** Data for this exercise follows **

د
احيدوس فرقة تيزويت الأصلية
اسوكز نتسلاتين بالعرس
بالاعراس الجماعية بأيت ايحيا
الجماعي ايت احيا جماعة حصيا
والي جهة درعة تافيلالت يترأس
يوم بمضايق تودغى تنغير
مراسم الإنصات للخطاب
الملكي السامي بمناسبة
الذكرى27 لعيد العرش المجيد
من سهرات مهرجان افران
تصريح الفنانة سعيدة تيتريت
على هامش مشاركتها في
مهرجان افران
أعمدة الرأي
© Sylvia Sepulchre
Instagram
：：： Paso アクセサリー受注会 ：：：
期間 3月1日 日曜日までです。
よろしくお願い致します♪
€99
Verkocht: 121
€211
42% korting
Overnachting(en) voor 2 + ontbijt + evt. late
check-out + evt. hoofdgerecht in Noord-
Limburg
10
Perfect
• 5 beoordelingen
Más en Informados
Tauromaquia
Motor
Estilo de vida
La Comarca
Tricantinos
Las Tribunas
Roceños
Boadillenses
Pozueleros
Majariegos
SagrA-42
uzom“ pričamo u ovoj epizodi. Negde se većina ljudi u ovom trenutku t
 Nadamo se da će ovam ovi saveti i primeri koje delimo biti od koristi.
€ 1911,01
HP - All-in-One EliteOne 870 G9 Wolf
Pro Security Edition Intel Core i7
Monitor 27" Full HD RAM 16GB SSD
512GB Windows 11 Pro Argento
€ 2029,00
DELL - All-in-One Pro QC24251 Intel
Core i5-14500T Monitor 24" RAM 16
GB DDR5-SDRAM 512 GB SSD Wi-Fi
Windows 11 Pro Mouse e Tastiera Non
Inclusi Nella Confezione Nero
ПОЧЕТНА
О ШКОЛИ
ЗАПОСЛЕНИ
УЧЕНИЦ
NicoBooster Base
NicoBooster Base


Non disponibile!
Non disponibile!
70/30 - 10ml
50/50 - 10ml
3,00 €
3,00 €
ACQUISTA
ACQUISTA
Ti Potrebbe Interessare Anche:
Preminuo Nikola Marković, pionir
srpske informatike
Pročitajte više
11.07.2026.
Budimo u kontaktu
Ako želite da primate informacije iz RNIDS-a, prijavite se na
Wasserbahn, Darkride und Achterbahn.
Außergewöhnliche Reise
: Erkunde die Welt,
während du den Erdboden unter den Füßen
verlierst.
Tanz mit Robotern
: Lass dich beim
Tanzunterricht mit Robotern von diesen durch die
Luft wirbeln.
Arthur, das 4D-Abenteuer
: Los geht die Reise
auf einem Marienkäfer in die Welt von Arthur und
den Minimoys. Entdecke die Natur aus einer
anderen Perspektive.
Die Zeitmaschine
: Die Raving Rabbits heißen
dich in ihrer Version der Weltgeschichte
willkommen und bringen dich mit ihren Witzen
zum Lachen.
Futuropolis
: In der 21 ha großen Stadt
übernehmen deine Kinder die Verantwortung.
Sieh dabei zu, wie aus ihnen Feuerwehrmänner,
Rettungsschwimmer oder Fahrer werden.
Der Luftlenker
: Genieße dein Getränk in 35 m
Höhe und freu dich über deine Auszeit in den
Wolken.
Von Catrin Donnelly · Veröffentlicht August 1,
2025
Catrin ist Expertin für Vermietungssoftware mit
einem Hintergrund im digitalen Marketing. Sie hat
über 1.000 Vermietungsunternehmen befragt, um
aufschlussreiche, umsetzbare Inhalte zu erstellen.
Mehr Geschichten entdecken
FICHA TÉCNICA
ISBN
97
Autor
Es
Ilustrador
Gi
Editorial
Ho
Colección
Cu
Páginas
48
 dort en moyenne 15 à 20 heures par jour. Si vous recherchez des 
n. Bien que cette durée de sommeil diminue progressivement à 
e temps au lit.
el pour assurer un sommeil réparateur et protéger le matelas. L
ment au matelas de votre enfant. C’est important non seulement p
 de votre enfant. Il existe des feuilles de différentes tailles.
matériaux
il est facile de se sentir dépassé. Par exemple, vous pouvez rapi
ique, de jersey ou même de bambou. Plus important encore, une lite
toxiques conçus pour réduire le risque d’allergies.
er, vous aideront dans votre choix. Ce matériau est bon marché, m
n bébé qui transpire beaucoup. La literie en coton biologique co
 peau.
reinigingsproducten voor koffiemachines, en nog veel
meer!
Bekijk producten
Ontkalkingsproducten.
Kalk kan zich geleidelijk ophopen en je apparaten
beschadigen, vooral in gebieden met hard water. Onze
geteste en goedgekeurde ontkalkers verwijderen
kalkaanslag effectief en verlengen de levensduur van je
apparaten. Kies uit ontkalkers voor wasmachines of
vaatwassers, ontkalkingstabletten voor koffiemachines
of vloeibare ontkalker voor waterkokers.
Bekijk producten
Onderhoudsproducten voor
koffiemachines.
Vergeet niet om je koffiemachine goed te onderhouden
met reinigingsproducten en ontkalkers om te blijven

** End of Data for this exercise **

◆ **To-do item**:
The full set of entries above needs to be restated word for word.

◆ **Answer for this exercise**:
د
احيدوس فرقة تيزويت الأصلية
اسوكز نتسلاتين بالعرس
بالاعراس الجماعية بأيت ايحيا
الجماعي ايت احيا جماعة حصيا
والي جهة درعة تافيلالت يترأس
يوم بمضايق تودغى تنغير
مراسم الإنصات للخطاب
الملكي السامي بمناسبة
الذكرى27 لعيد العرش المجيد
من سهرات مهرجان افران
تصريح الفنانة سعيدة تيتريت
على هامش مشاركتها في
مهرجان افران
أعمدة الرأي
© Sylvia Sepulchre
Instagram
：：： Paso アクセサリー受注会 ：：：
期間 3月1日 日曜日までです。
よろしくお願い致します♪
€99
Verkocht: 121
€211
42% korting
Overnachting(en) voor 2 + ontbijt + evt. late
check-out + evt. hoofdgerecht in Noord-
Limburg
10
Perfect
• 5 beoordelingen
Más en Informados
Tauromaquia
Motor
Estilo de vida
La Comarca
Tricantinos
Las Tribunas
Roceños
Boadillenses
Pozueleros
Majariegos
SagrA-42
uzom“ pričamo u ovoj epizodi. Negde se većina ljudi u ovom trenutku t
 Nadamo se da će ovam ovi saveti i primeri koje delimo biti od koristi.
€ 1911,01
HP - All-in-One EliteOne 870 G9 Wolf
Pro Security Edition Intel Core i7
Monitor 27" Full HD RAM 16GB SSD
512GB Windows 11 Pro Argento
€ 2029,00
DELL - All-in-One Pro QC24251 Intel
Core i5-14500T Monitor 24" RAM 16
GB DDR5-SDRAM 512 GB SSD Wi-Fi
Windows 11 Pro Mouse e Tastiera Non
Inclusi Nella Confezione Nero
ПОЧЕТНА
О ШКОЛИ
ЗАПОСЛЕНИ
УЧЕНИЦ
NicoBooster Base
NicoBooster Base


Non disponibile!
Non disponibile!
70/30 - 10ml
50/50 - 10ml
3,00 €
3,00 €
ACQUISTA
ACQUISTA
Ti Potrebbe Interessare Anche:
Preminuo Nikola Marković, pionir
srpske informatike
Pročitajte više
11.07.2026.
Budimo u kontaktu
Ako želite da primate informacije iz RNIDS-a, prijavite se na
Wasserbahn, Darkride und Achterbahn.
Außergewöhnliche Reise
: Erkunde die Welt,
während du den Erdboden unter den Füßen
verlierst.
Tanz mit Robotern
: Lass dich beim
Tanzunterricht mit Robotern von diesen durch die
Luft wirbeln.
Arthur, das 4D-Abenteuer
: Los geht die Reise
auf einem Marienkäfer in die Welt von Arthur und
den Minimoys. Entdecke die Natur aus einer
anderen Perspektive.
Die Zeitmaschine
: Die Raving Rabbits heißen
dich in ihrer Version der Weltgeschichte
willkommen und bringen dich mit ihren Witzen
zum Lachen.
Futuropolis
: In der 21 ha großen Stadt
übernehmen deine Kinder die Verantwortung.
Sieh dabei zu, wie aus ihnen Feuerwehrmänner,
Rettungsschwimmer oder Fahrer werden.
Der Luftlenker
: Genieße dein Getränk in 35 m
Höhe und freu dich über deine Auszeit in den
Wolken.
Von Catrin Donnelly · Veröffentlicht August 1,
2025
Catrin ist Expertin für Vermietungssoftware mit
einem Hintergrund im digitalen Marketing. Sie hat
über 1.000 Vermietungsunternehmen befragt, um
aufschlussreiche, umsetzbare Inhalte zu erstellen.
Mehr Geschichten entdecken
FICHA TÉCNICA
ISBN
97
Autor
Es
Ilustrador
Gi
Editorial
Ho
Colección
Cu
Páginas
48
 dort en moyenne 15 à 20 heures par jour. Si vous recherchez des 
n. Bien que cette durée de sommeil diminue progressivement à 
e temps au lit.
el pour assurer un sommeil réparateur et protéger le matelas. L
ment au matelas de votre enfant. C’est important non seulement p
 de votre enfant. Il existe des feuilles de différentes tailles.
matériaux
il est facile de se sentir dépassé. Par exemple, vous pouvez rapi
ique, de jersey ou même de bambou. Plus important encore, une lite
toxiques conçus pour réduire le risque d’allergies.
er, vous aideront dans votre choix. Ce matériau est bon marché, m
n bébé qui transpire beaucoup. La literie en coton biologique co
 peau.
reinigingsproducten voor koffiemachines, en nog veel
meer!
Bekijk producten
Ontkalkingsproducten.
Kalk kan zich geleidelijk ophopen en je apparaten
beschadigen, vooral in gebieden met hard water. Onze
geteste en goedgekeurde ontkalkers verwijderen
kalkaanslag effectief en verlengen de levensduur van je
apparaten. Kies uit ontkalkers voor wasmachines of
vaatwassers, ontkalkingstabletten voor koffiemachines
of vloeibare ontkalker voor waterkokers.
Bekijk producten
Onderhoudsproducten voor
koffiemachines.
Vergeet niet om je koffiemachine goed te onderhouden
met reinigingsproducten en ontkalkers om te blijven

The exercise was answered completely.